Born in 1947, Jeremy Norman belongs to the first generation of homosexual Englishmen able to express their sexuality openly and without fear of prosecution, courtesy of the Sexual Offences Act of 1967. As his entertaining memoir attests, Norman has certainly made the most of his freedom. Not only has his life been ‘a frenzied dance and feast of pleasure’ but, as an astute businessman, he has plundered the pink pound in a succession of enterprises including Heaven, the world’s most famous gay nightclub. And, perhaps most remarkably of all, he has lived to tell the tale.
The 1967 Act did not change the world overnight. In Norman’s view, it took another 20 years for homosexuality to become socially acceptable as well as legal. Norman and his queer friends at Cambridge at the end of the Sixties were only too keen to prove their ‘manly credentials’ by appearing in public at May Balls with eligible girls. A rare exception was the earnest and politicised Nigel de Villiers Hart, later famous for outing his former lover and fellow Cambridge undergraduate Michael ‘Polly’ Portillo. Consequently Norman’s sex life at Cambridge was a veritable desert after Harrow where boy-on-boy action, if not legal, was not only acceptable but abundant.
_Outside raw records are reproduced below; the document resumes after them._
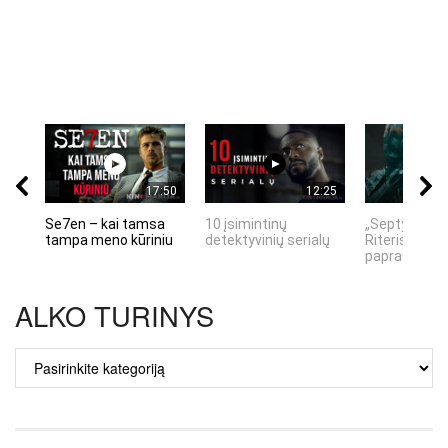
17:50
12:25
Se7en – kai tamsa
10 įsimintinų
„Septynių Ka
tampa meno kūriniu
detektyvinių serialų
Riteris" – kai
paprastumas
ALKO TURINYS
ALKO
TURINYS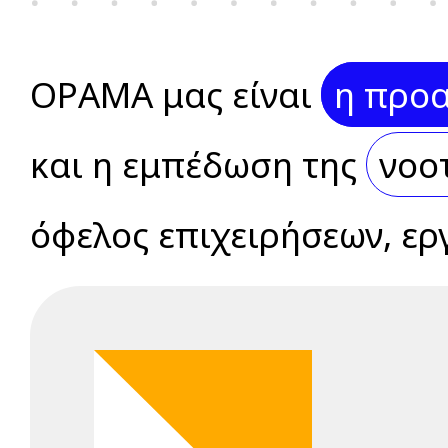
ΟΡΑΜΑ μας είναι
η προα
και η εμπέδωση της
νοο
όφελος επιχειρήσεων, ερ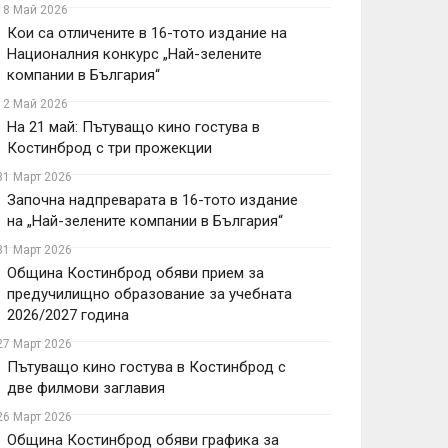
18 Май 2026
Кои са отличените в 16-тото издание на
Националния конкурс „Най-зелените
компании в България“
12 Май 2026
На 21 май: Пътуващо кино гостува в
Костинброд с три прожекции
31 Март 2026
Започна надпреварата в 16-тото издание
на „Най-зелените компании в България“
31 Март 2026
Община Костинброд обяви прием за
предучилищно образование за учебната
2026/2027 година
27 Март 2026
Пътуващо кино гостува в Костинброд с
две филмови заглавия
26 Март 2026
Община Костинброд обяви графика за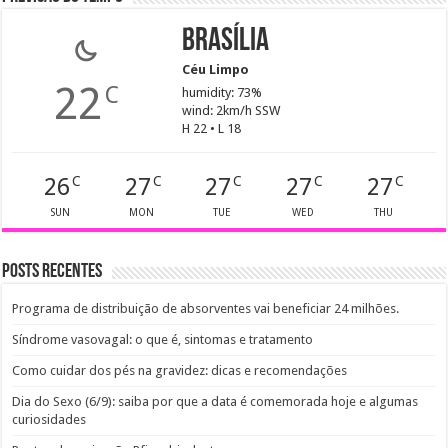
Brasília
Céu Limpo
22
C
humidity: 73%
wind: 2km/h SSW
H 22 • L 18
26
27
27
27
27
C
C
C
C
C
SUN
MON
TUE
WED
THU
Posts recentes
Programa de distribuição de absorventes vai beneficiar 24 milhões.
Síndrome vasovagal: o que é, sintomas e tratamento
Como cuidar dos pés na gravidez: dicas e recomendações
Dia do Sexo (6/9): saiba por que a data é comemorada hoje e algumas
curiosidades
Norman is no slouch himself when it comes to outing and we see the first evidence of the acuity of his ‘gaydar’ when he was sent post-Harrow to stay in Kenya with his mother’s friend Lady Delamere of White Mischief fame. Norman convincingly argues that Diana Delamere was in a sexual relationship with her permanent house-guest Lady Patricia Fairweather, but his assertion that Diana, one of the best documented man-eaters of the 20th century, was primarily a lesbian is like describing Lester Piggott, who rode a few winners over hurdles, as primarily a jump jockey.